We have been hounded that smoking is hazardous to our health. It causes lung cancer, increases your heart rate and affects your oral health in a negative way.  There are other health concerns that have not been advertised as heavily.

Smoke causes a decrease in bone density

 

One of which is a decrease in bone density and bone loss from smoke.  The National Institute of Health Osteoporosis and Related Bone Diseases admits that it is hard to determine whether a decrease in bone density is due to smoking itself or to other risk factors common among smokers.  For instance, smokers are thinner than non-smokers, drink more alcohol, may be less physically active and have poor diets.  However, smoke does have a direct relationship with decreased bone density.

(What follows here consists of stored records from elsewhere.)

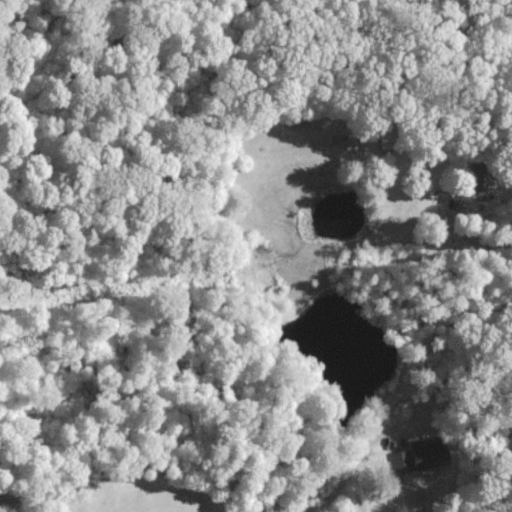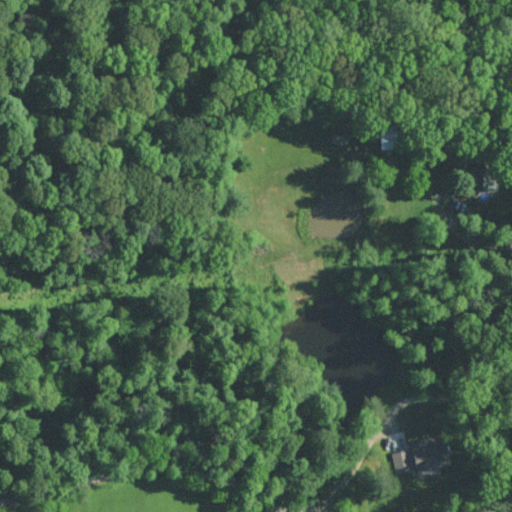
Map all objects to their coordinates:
building: (480, 174)
road: (471, 229)
building: (420, 454)
road: (278, 509)
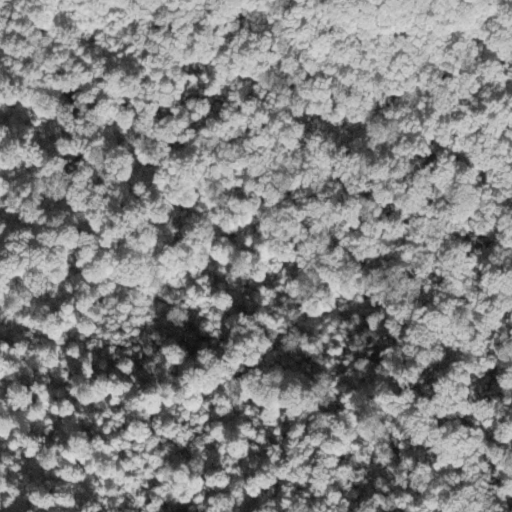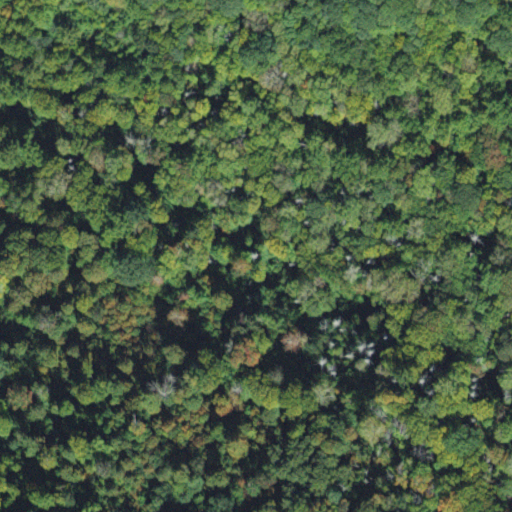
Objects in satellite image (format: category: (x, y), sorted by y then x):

Cigarette smoke is tied to bone loss around titanium dental implants

 

There have been a couple of studies, however, that have tied the actual smoke to bone loss.   The aluminum oxide blast surface treatment may increase the degree of bone-to-implant contact but cannot overcome the detrimental effect of tobacco smoke on bone around titanium implants according to the Department of Prosthodontics and Periodontics, Division of Periodontics at the Piracicaba Dental School in Brazil.

Smokers have poorer development with their spine and hips

 

The Centre for Bone and Arthritis Research, Institute of Medicine, Sahlgrenska Academy, Sahlgrenska University Hospital in Sweden states that men who start to smoke in young adulthood have poorer development of their areal bone mineral density at clinically important sites such as the spine and hip than nonsmokers, possibly due to augmented loss of trabecular density and impaired growth of cortical cross-sectional area.